▶ [Measurement transcription data]
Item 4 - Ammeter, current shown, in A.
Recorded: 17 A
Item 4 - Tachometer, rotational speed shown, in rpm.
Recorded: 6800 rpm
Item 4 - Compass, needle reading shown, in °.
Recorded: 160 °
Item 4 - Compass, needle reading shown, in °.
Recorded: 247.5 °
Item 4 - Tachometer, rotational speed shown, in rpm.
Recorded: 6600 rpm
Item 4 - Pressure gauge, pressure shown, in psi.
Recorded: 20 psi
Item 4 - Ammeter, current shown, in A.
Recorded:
* * *
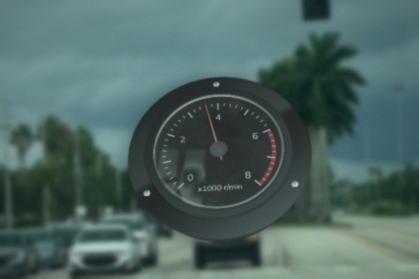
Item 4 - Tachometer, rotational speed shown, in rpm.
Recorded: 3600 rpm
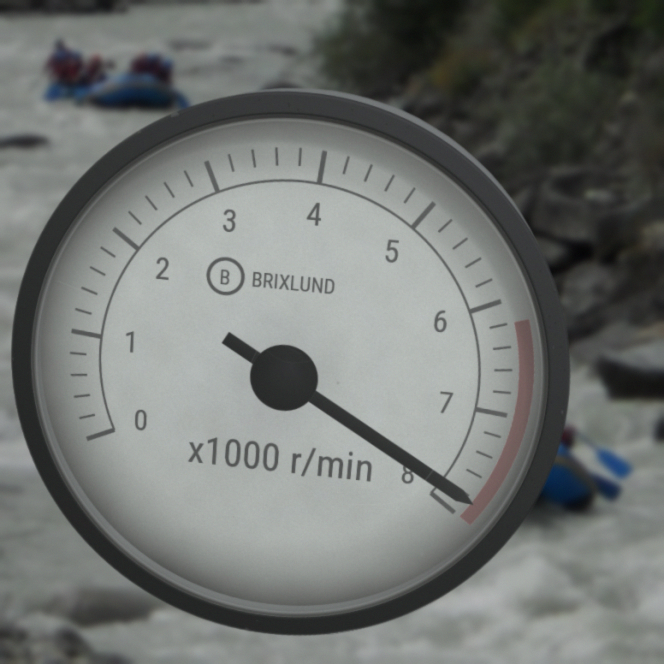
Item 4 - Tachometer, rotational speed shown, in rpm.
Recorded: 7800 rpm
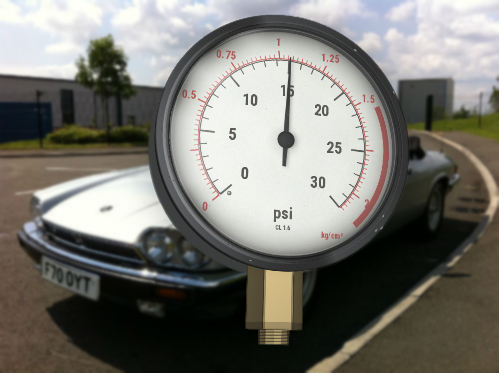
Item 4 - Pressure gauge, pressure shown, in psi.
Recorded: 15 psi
---
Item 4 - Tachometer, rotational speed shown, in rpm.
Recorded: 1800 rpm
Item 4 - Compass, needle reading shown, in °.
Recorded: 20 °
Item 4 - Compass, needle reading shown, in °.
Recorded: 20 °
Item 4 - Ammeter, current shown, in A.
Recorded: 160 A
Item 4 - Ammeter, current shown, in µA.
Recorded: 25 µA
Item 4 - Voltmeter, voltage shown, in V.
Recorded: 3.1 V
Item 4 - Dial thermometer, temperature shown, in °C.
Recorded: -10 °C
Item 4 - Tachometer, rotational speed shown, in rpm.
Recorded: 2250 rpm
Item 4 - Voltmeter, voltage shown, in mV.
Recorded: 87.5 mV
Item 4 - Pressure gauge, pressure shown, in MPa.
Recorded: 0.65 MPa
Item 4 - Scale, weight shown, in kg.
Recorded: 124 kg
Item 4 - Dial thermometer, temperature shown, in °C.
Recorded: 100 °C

▶ [Work required] Render the lines from the one containing "Item 4 - Voltmeter, voltage shown, in mV." through the one containing "Recorded: 100 °C", inclusive, as a Markdown table with the columns Row and Line text. Number each row, and skip any blank lines.

▶ [Response]
| Row | Line text |
|---|---|
| 1 | Item 4 - Voltmeter, voltage shown, in mV. |
| 2 | Recorded: 87.5 mV |
| 3 | Item 4 - Pressure gauge, pressure shown, in MPa. |
| 4 | Recorded: 0.65 MPa |
| 5 | Item 4 - Scale, weight shown, in kg. |
| 6 | Recorded: 124 kg |
| 7 | Item 4 - Dial thermometer, temperature shown, in °C. |
| 8 | Recorded: 100 °C |